Вы бы видели глаза моей жены, когда журналисты впервые приехали ко мне домой и она узнала, где я работал.
А так детям говорили, что у отца очень трудная работа. А вот то, что я работаю в космической разведке, они знать не могли.
— Спустя буквально год после того, как вы не нажали пресловутую красную кнопку, вы уволились из армии. Это два события были как-то связаны?
— Нет, я просто очень устал. Я был главным аналитиком, и меня могли вызвать на объект, не считаясь со временем, не думая, сплю я или нет. Там иногда даже забывали, что я имею обыкновение иногда кушать. Ты аналитик — дай информацию, и все. Мне это осточертело, и я написал рапорт.

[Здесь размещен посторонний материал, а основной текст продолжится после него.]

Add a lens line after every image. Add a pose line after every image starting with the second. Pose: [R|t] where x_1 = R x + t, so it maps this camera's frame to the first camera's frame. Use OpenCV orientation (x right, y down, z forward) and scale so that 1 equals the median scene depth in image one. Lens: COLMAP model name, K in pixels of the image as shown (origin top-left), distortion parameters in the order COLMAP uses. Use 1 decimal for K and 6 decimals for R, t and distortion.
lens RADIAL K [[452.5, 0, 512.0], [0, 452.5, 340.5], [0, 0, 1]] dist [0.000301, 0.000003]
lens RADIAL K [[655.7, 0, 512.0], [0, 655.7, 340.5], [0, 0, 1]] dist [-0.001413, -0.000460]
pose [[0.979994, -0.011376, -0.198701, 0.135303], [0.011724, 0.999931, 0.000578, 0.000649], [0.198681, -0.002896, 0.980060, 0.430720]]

Не захотел больше служить в этой армии, она неблагодарная.
— А платили тоже плохо?
— Нам платили чуть больше, чем другим войскам, так что было нормально. Но сердечного отношения не было. У нас однажды вышел из строя спутник, он исчез, сигнала нет. Командир ко мне пришел: «Это что такое?» А я ему: «Как что, это же от Боженьки зависит». Ух, как он взъерепенился, топал ногами, кричал: «Какой еще Боженька?!» А разве можно на офицера так топать ногами?
Несколько лет назад мы ездили в США с датчанами. И я еще удивлялся, почему в Лас-Вегасе можно жить в отеле, не испытывая дискомфорта, а у нас на объекте наши врачи говорили, что, мол, не можем вам понизить температуру в помещении, потому что вы простудитесь. А температуру-то у нас держали только для техники, а человек
все выдержит. По-сталински было, в общем. Черт бы их побрал, сталинцев этих.

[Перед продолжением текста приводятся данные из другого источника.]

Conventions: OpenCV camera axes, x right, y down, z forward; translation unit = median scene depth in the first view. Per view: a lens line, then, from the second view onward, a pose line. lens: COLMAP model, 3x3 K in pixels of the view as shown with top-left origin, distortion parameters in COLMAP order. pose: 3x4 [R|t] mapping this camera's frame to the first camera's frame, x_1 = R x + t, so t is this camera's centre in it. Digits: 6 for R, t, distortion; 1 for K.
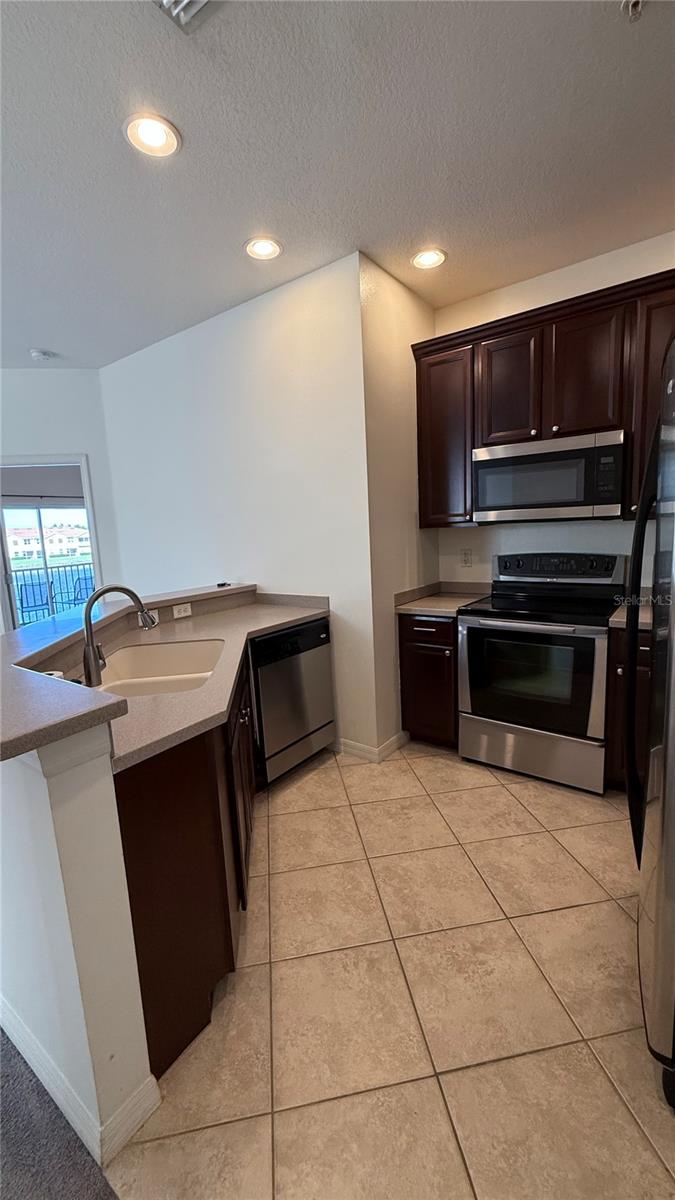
lens RADIAL K [[475.4, 0, 336.7], [0, 475.4, 602.4], [0, 0, 1]] dist [-0.004651, 0.000415]
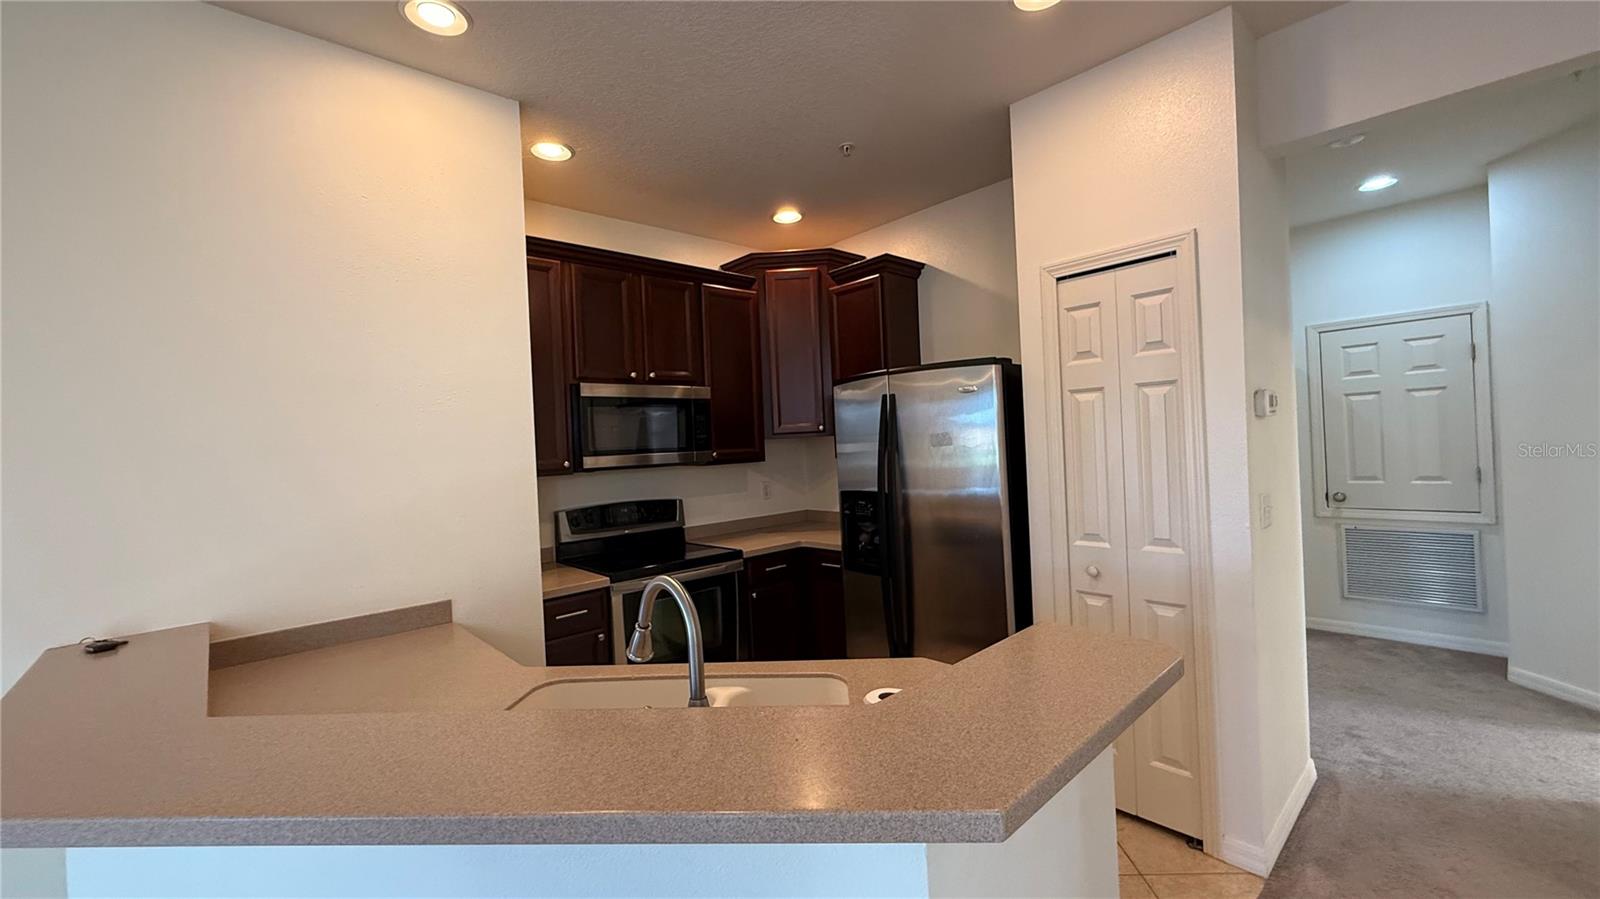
lens RADIAL K [[633.9, 0, 802.4], [0, 633.9, 447.6], [0, 0, 1]] dist [-0.004651, 0.000415]
pose [[0.180573, 0.033614, 0.982987, -0.736748], [0.189259, 0.979552, -0.068263, -0.062598], [-0.965181, 0.198365, 0.170519, 0.470844]]
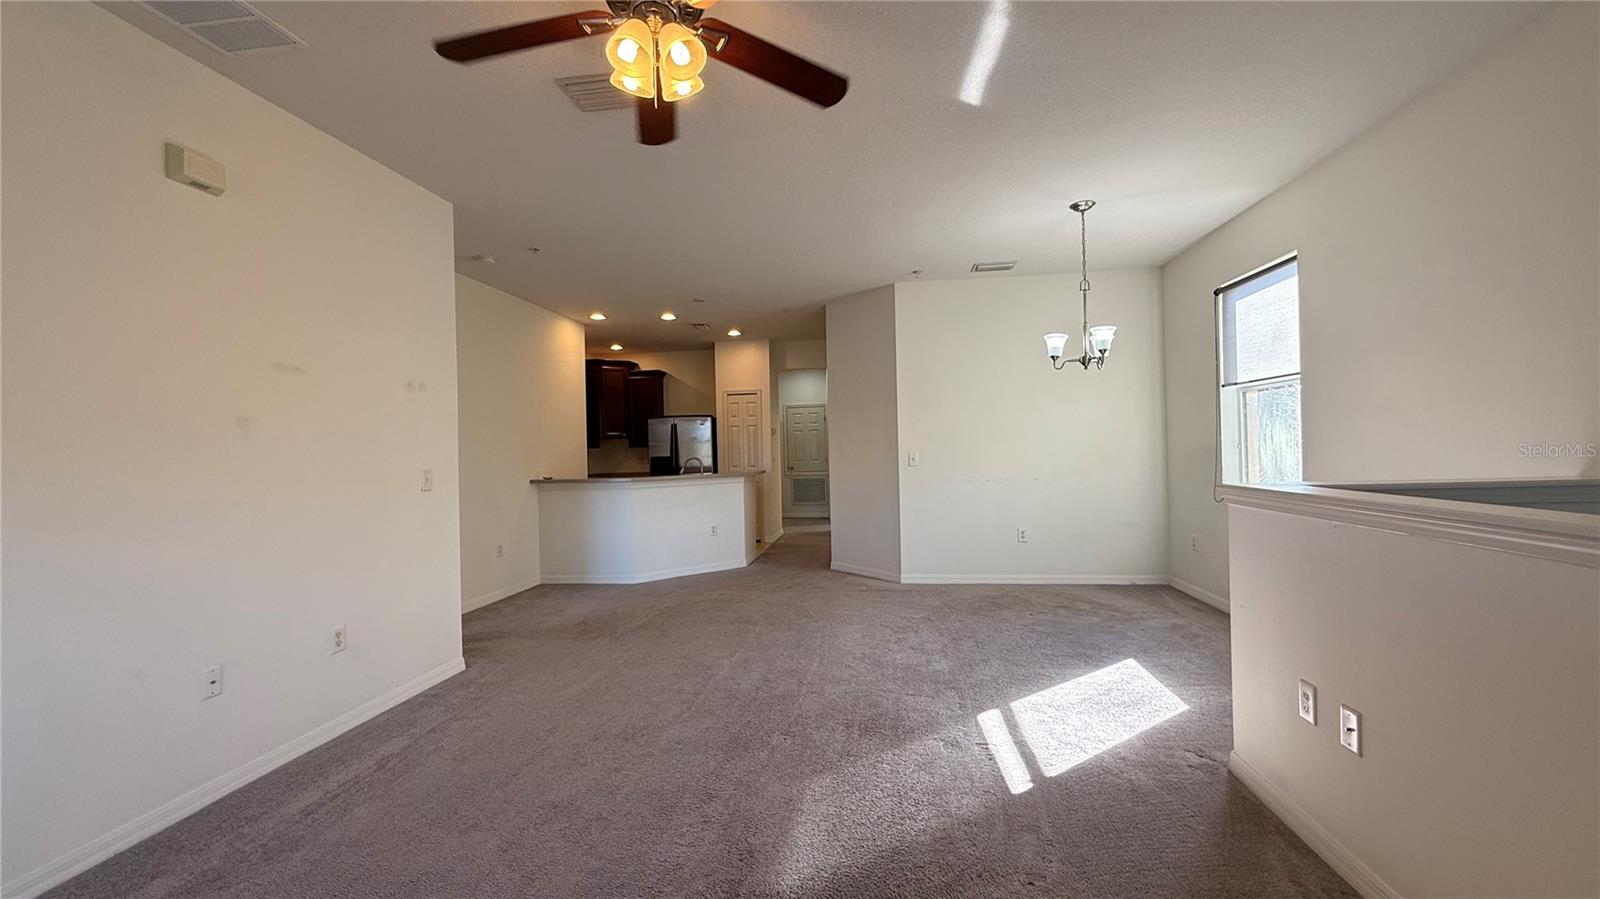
lens RADIAL K [[633.9, 0, 798.9], [0, 633.9, 444.4], [0, 0, 1]] dist [-0.004651, 0.000415]
pose [[-0.493471, 0.068382, 0.867070, -2.731570], [0.184305, 0.982487, 0.027408, -0.064051], [-0.850011, 0.173331, -0.497431, 1.555710]]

— Что вы стали делать после увольнения?
— Вздохнул с облегчением. Меня сразу же взяли в институт, который создал эту систему, старшим инженером в отдел главного конструктора. Я там работал еще около 13 лет, а потом мне пришлось уволиться. Жена была сильно больна, и за ней некому было ухаживать. И я должен был присмотреть за ней, помочь человечку, который на меня работал перед этим. Потом пришлось ее похоронить. Не знаю, как я выжил тогда: остался один, без работы, без поддержки.
— Восстановиться на работе нельзя было?
— Я и не пытался. Это сложный процесс. Когда я работал в отделе главного конструктора, нужно было постоянно учиться. Если ты сделал перерыв, ты сразу устарел. Космос постоянно преподносит такие сюрпризы, это заблуждение думать, что мы все знаем. Я упустил свой момент.
— Когда вам решили вручить первую международную премию, как «человеку, предотвратившему ядерную войну», что вы почувствовали?
— Был безумно приятно. Иногда я начинаю задумываться, кто я такой. Я же просто рядовой офицер, который сделал свою работу. Мне иной раз немного не по себе. В своей ответной речи в Дрездене я говорил, что мне неловко считать себя кем-то там, я не позволяю себе этого думать. Плохо, когда начинаешь о себе думать больше, чем ты стоишь. Лучше позволить людям оценить вашу работу. Мне страшно неловко, что за рубежом меня представляют героем, а наши молчат. Когда мне в Дрездене присуждали очередную премию, то меня спросили, где мой текст. А я сказал, что бумажек никаких у меня нет — я посмотрю на зал и буду говорить от сердца.
— А как вам сейчас живется? Пенсии хватает?
— Хватает, ведь все зависит от того, как живешь.